BEGIN Materials provided

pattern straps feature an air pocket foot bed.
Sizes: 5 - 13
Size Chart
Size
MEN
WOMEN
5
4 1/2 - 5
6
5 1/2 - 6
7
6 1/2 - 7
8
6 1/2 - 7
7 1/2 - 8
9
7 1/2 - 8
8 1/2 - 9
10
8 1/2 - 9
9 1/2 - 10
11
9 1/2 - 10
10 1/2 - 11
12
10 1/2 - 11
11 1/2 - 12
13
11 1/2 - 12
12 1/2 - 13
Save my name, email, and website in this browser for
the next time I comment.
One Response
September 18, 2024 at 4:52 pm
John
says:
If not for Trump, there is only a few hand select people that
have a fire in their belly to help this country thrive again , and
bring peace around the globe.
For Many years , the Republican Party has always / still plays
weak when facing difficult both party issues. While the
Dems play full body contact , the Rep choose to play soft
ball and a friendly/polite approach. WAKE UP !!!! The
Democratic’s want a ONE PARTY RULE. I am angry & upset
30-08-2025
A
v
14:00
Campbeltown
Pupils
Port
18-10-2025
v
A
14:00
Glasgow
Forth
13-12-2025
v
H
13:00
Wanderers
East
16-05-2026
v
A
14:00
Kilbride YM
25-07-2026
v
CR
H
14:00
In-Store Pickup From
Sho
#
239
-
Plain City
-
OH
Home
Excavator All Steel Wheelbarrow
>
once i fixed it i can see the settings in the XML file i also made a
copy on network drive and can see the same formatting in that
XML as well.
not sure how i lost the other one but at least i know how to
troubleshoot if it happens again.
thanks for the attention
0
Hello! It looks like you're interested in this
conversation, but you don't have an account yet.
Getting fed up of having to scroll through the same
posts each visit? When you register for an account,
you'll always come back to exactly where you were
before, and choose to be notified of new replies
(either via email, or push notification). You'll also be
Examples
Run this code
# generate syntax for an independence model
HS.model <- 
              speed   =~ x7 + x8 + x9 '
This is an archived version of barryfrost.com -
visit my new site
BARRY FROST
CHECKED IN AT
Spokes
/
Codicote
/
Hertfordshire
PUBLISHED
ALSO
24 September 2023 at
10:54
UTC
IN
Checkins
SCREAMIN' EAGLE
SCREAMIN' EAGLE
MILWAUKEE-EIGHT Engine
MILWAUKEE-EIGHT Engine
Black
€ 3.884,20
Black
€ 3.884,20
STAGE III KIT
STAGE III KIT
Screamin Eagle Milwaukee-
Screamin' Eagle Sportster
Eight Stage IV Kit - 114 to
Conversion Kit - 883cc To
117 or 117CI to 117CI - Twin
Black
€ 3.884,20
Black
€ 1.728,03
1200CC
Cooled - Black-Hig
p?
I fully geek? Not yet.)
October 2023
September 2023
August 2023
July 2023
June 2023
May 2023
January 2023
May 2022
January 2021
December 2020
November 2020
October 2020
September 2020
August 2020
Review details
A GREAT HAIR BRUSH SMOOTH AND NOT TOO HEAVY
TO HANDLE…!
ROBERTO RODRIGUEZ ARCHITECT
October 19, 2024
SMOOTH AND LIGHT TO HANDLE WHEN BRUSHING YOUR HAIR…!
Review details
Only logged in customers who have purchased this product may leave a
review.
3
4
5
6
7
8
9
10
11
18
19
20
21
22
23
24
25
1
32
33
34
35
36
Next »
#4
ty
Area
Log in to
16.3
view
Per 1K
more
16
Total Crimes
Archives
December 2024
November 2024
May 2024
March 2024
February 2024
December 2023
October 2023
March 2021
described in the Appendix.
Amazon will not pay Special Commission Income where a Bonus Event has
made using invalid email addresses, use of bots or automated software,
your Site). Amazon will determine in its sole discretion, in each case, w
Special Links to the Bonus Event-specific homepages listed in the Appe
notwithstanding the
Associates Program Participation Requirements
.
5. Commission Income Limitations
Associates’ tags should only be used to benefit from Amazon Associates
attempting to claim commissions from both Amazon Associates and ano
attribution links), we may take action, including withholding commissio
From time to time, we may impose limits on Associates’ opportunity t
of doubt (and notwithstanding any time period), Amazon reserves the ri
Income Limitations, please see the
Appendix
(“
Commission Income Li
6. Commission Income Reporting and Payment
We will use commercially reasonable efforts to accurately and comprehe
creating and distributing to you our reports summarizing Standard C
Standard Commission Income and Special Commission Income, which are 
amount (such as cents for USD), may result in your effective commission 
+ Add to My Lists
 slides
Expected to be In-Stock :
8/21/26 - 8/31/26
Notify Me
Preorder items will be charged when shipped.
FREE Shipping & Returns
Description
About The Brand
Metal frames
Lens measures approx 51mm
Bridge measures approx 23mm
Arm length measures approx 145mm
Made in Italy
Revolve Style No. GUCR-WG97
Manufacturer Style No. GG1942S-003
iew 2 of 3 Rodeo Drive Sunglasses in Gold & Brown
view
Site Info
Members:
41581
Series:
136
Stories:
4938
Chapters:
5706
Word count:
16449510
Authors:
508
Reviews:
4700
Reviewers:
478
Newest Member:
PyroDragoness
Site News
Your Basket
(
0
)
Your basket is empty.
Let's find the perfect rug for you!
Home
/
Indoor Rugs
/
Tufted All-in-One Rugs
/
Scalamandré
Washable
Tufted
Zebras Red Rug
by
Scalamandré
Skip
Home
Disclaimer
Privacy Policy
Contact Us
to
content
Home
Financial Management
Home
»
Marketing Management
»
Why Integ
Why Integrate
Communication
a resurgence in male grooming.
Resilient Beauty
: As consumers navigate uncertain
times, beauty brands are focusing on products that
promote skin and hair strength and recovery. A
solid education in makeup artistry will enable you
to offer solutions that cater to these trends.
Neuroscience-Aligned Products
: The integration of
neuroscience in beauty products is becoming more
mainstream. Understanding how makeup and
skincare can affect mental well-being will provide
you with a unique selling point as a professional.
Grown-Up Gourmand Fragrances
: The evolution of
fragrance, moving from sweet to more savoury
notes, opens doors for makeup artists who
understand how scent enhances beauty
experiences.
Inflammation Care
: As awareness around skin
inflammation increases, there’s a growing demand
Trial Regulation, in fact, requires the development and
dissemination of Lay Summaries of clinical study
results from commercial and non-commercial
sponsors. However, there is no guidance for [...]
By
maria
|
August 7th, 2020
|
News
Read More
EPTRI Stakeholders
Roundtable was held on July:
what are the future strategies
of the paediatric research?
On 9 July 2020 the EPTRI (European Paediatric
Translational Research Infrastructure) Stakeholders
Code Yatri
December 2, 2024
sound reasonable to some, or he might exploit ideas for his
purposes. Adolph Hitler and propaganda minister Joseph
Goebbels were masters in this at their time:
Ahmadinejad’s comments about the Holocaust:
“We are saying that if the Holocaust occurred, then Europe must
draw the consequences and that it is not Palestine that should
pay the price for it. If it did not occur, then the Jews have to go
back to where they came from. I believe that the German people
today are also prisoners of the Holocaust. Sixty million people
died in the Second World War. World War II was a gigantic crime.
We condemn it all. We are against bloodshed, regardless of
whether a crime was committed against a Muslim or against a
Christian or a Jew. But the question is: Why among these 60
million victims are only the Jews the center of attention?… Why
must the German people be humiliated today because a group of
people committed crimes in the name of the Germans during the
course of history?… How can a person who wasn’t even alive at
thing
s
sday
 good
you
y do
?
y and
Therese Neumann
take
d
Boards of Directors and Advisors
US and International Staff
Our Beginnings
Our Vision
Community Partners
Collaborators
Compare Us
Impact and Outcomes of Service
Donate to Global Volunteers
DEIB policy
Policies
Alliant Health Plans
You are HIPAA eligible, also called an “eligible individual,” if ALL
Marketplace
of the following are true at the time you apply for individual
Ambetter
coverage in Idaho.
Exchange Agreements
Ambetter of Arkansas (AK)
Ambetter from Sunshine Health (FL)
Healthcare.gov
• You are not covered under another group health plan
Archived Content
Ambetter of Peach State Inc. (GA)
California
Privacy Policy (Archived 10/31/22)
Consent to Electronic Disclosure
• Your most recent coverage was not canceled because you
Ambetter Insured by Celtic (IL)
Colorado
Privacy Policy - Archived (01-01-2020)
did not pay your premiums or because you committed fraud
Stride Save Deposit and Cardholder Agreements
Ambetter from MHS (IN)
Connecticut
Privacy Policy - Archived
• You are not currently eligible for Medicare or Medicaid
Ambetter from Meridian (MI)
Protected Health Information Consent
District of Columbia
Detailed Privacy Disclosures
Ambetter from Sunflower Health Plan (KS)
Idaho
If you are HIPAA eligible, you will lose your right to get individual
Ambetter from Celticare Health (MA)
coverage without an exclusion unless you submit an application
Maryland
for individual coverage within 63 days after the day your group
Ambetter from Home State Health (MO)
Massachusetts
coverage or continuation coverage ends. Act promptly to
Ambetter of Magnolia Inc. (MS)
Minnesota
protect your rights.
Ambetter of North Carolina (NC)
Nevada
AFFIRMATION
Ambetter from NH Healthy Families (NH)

END Materials provided

- [Your instructions]:
Given the records above, return exactly the lines starting at the line containing "attribution links), we" and ending at the line containing "to My Lists", including both.

- [Response box]:
attribution links), we may take action, including withholding commissio
From time to time, we may impose limits on Associates’ opportunity t
of doubt (and notwithstanding any time period), Amazon reserves the ri
Income Limitations, please see the
Appendix
(“
Commission Income Li
6. Commission Income Reporting and Payment
We will use commercially reasonable efforts to accurately and comprehe
creating and distributing to you our reports summarizing Standard C
Standard Commission Income and Special Commission Income, which are 
amount (such as cents for USD), may result in your effective commission 
+ Add to My Lists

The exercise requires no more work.